» Exercise details:
Reproduce the lines from the start of the entries through the line containing "Популярные материалы", inclusive, and leave the pictures out of your answer.

» Source records:
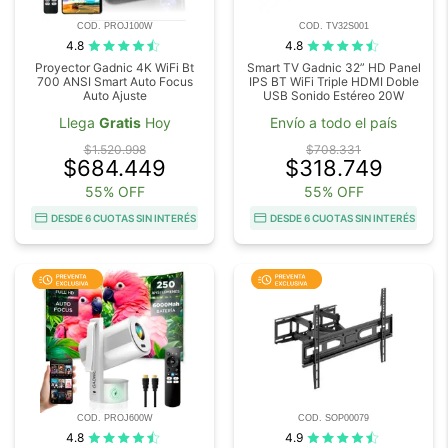
COD. PROJ100W
COD. TV32S001
4.8
4.8
Proyector Gadnic 4K WiFi Bt
Smart TV Gadnic 32” HD Panel
700 ANSI Smart Auto Focus
IPS BT WiFi Triple HDMI Doble
Auto Ajuste
USB Sonido Estéreo 20W
Llega
Gratis
Hoy
Envío a todo el país
$1.520.998
$708.331
$684.449
$318.749
55% OFF
55% OFF
DESDE 6 CUOTAS SIN INTERÉS
DESDE 6 CUOTAS SIN INTERÉS
COD. PROJ600W
COD. SOP00079
4.8
4.9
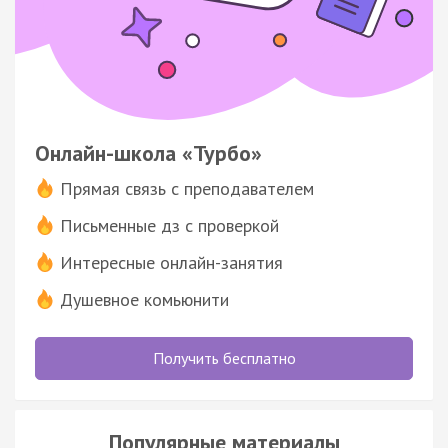
Онлайн-школа «Турбо»
Прямая связь с преподавателем
Письменные дз с проверкой
Интересные онлайн-занятия
Душевное комьюнити
Получить бесплатно
Популярные материалы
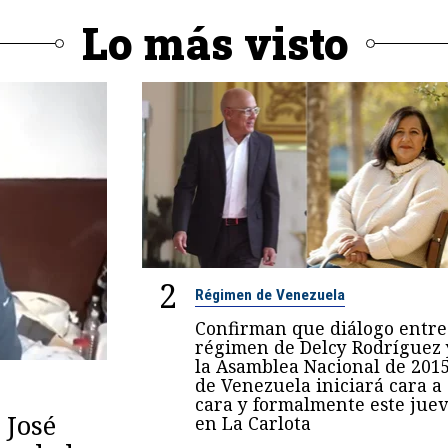
Lo más visto
2
Régimen de Venezuela
Confirman que diálogo entre
régimen de Delcy Rodríguez 
la Asamblea Nacional de 201
de Venezuela iniciará cara a
cara y formalmente este juev
 José
en La Carlota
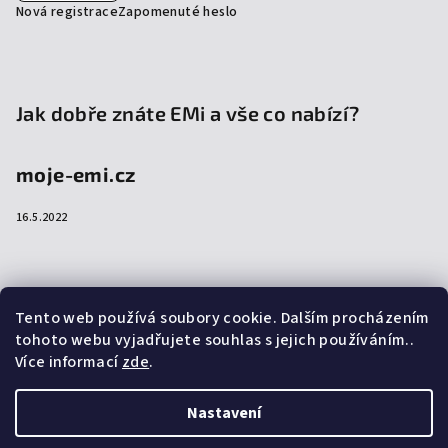
Nová registrace
Zapomenuté heslo
Jak dobře znáte EMi a vše co nabízí?
moje-emi.cz
16.5.2022
Přijímáme online platby
Tento web používá soubory cookie. Dalším procházením
tohoto webu vyjadřujete souhlas s jejich používáním..
Více informací
zde
.
Nastavení
Copyright 2026
emi-shop.cz
. Všechna práva vyhrazena.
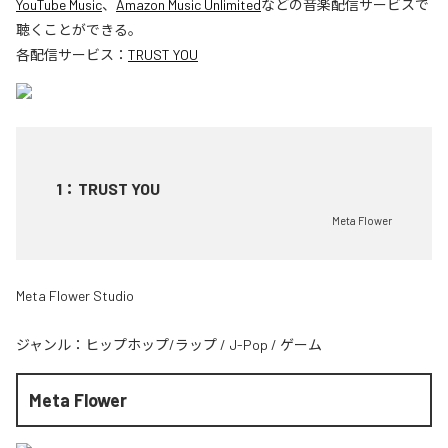
YouTube Music
、
Amazon Music Unlimited
などの音楽配信サービスで
聴くことができる。
各配信サービス：
TRUST YOU
1
：
TRUST YOU
Meta Flower
Meta Flower Studio
ジャンル：
ヒップホップ/ラップ
/
J-Pop
/
ゲーム
Meta Flower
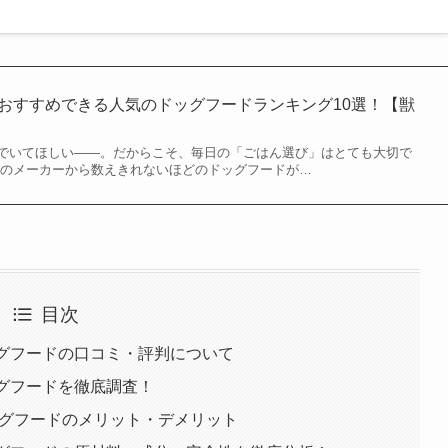
当におすすめできる人気のドッグフードランキング10選！【獣
でいてほしい――。だからこそ、毎日の「ごはん選び」はとても大切で
んのメーカーから数えきれないほどのドッグフードが…
目次
 )ドッグフードの口コミ・評判について
)ドッグフードを徹底調査！
 ) ドッグフードのメリット・デメリット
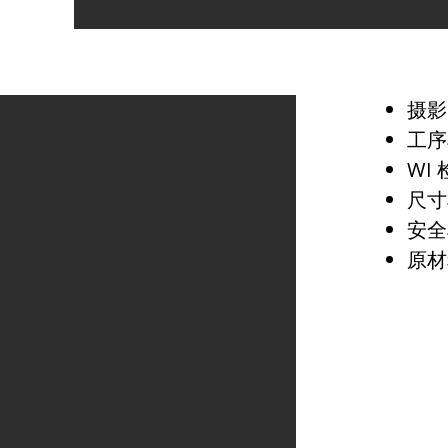
摄影
工序
WI
尺寸
安全
原材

» Output of the task:
COD. PROJ100W
COD. TV32S001
4.8
4.8
Proyector Gadnic 4K WiFi Bt
Smart TV Gadnic 32” HD Panel
700 ANSI Smart Auto Focus
IPS BT WiFi Triple HDMI Doble
Auto Ajuste
USB Sonido Estéreo 20W
Llega
Gratis
Hoy
Envío a todo el país
$1.520.998
$708.331
$684.449
$318.749
55% OFF
55% OFF
DESDE 6 CUOTAS SIN INTERÉS
DESDE 6 CUOTAS SIN INTERÉS
COD. PROJ600W
COD. SOP00079
4.8
4.9
Онлайн-школа «Турбо»
Прямая связь с преподавателем
Письменные дз с проверкой
Интересные онлайн-занятия
Душевное комьюнити
Получить бесплатно
Популярные материалы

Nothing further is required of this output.